▶ Extract provided:
──────────

Jun 23, 2021
Triggerfish Launches Netflix's Pan-African Story Artist Lab (exclusive)
Leading South African studio Triggerfish on Wednesday announced a call for entries for a pan-African Story Artist Lab. The program is sponsored by Netflix.
Triggerfish has enjoyed terrific success with its earlier story lab programs. Malenga Mulendema, a Zambian writer who participated in the 2015 edition, developed her project Mama K's Super 4 in the lab, and it is now being produced by Triggerfish as Netflix's first original African animated series. A subsequent story lab program resulted in a nine-person all-African-women writing team working with head writer Amy Keating Rogers for Mulendema's series.
Unlike the earlier labs which focused on writers, this new lab is aimed at story artists. “Story artists translate screenplays into animatics, the loose first version of the movie that then shapes every step of animation that follows,” says Tendayi Nyeke, a development executive at Triggerfish. “So having skilled story artists from the continent in control of how their stories are told is a gamechanger, not only in grooming the next African directors but also in giving pre-production artists the opportunity to establish their own voice as they bring African stories to life.”

──────────

▶ Requirement:
Write out the stretch from "Jun 23, 2021" through "for Mulendema's series." of the article on the Triggerfish Story Artist Lab, character for character.

▶ Data extract:
──────────

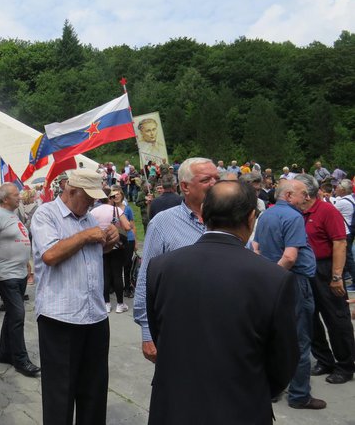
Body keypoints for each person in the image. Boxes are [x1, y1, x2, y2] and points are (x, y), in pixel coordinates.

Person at [146, 181, 299, 424]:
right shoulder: (273, 277)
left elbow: (159, 332)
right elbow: (284, 359)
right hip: (240, 406)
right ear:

──────────

▶ Result for this exercise:
Jun 23, 2021
Triggerfish Launches Netflix's Pan-African Story Artist Lab (exclusive)
Leading South African studio Triggerfish on Wednesday announced a call for entries for a pan-African Story Artist Lab. The program is sponsored by Netflix.
Triggerfish has enjoyed terrific success with its earlier story lab programs. Malenga Mulendema, a Zambian writer who participated in the 2015 edition, developed her project Mama K's Super 4 in the lab, and it is now being produced by Triggerfish as Netflix's first original African animated series. A subsequent story lab program resulted in a nine-person all-African-women writing team working with head writer Amy Keating Rogers for Mulendema's series.